DATA FOR THIS EXERCISE –
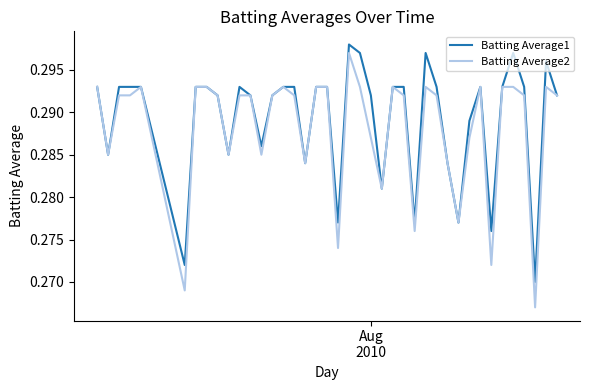

Which series has the largest range (max minus min)?

Batting Average2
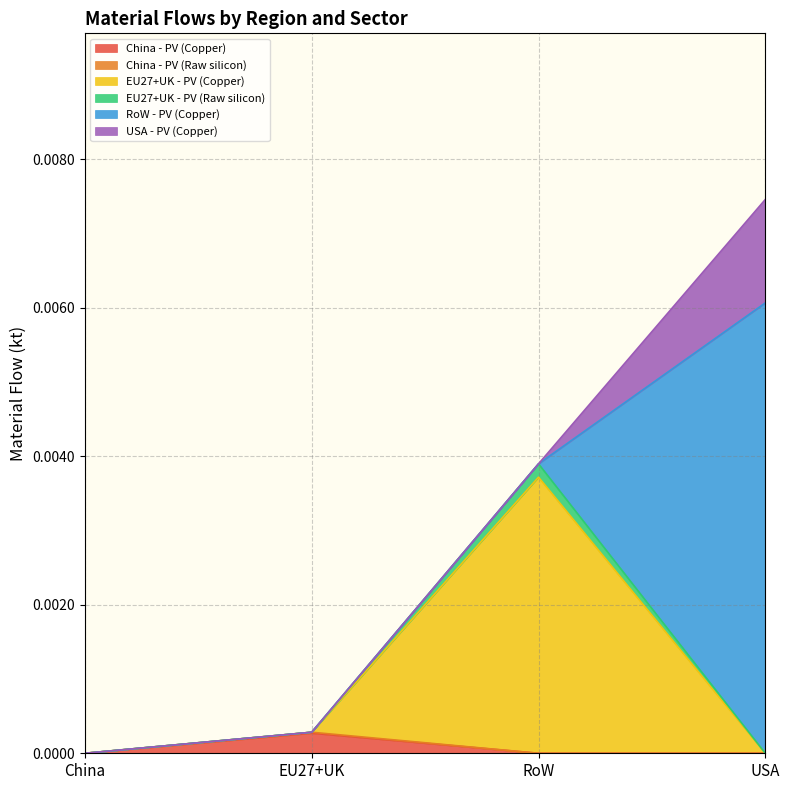

At which category is the sum across all series the highest?

USA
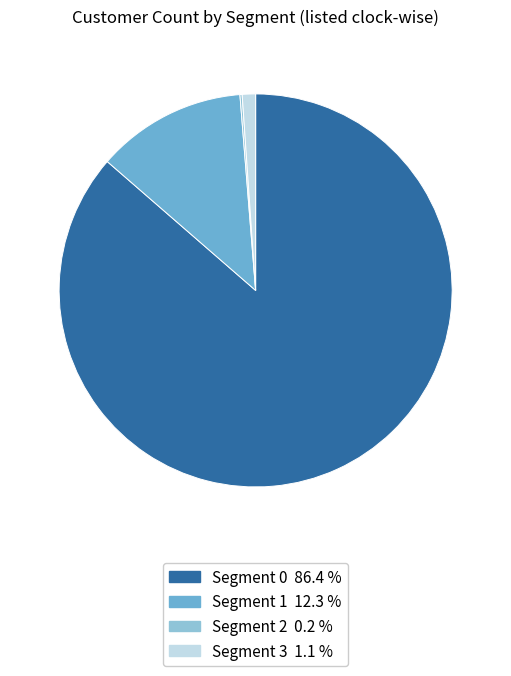

Is there a majority slice in this chart?

Yes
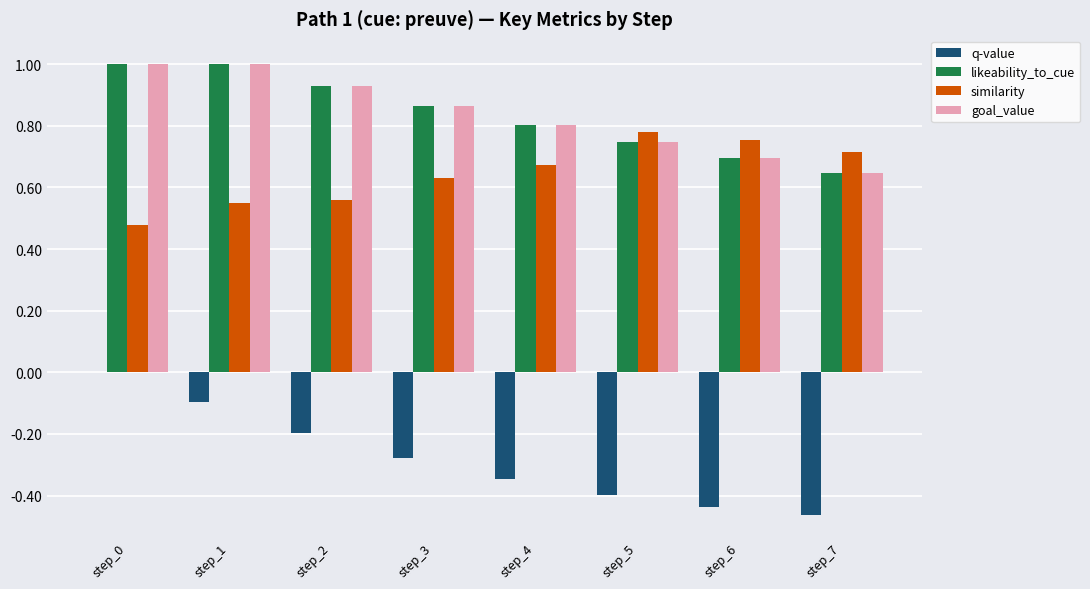

Which series changed the most between step_0 and step_2?

q-value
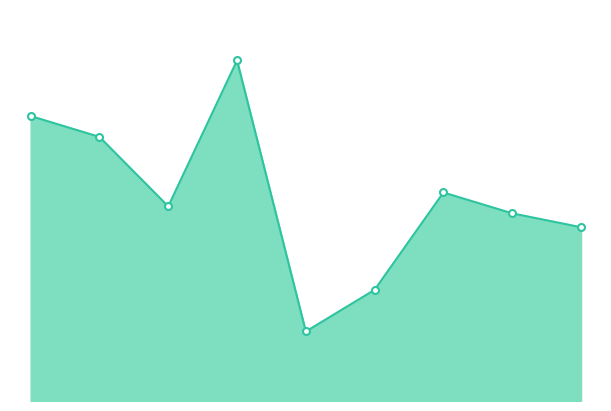

What is the value of the 7th point from the left?

30000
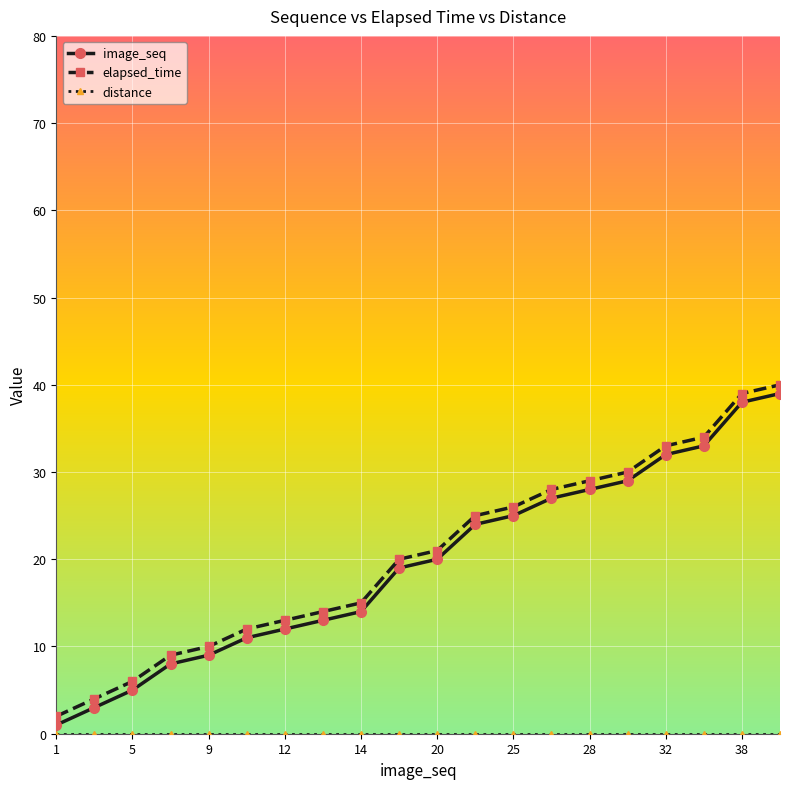

True or false: elapsed_time and image_seq cross at least once.

False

WHAT THE EXERCISE ASKS – Write out, without any changes, the part of the records that opens with the line containing "Is there a majority slice in this chart?" and continues through the end of the records, leaving the pictures out of your answer.

ANSWER BOX –
Is there a majority slice in this chart?

Yes

Which series changed the most between step_0 and step_2?

q-value

What is the value of the 7th point from the left?

30000

True or false: elapsed_time and image_seq cross at least once.

False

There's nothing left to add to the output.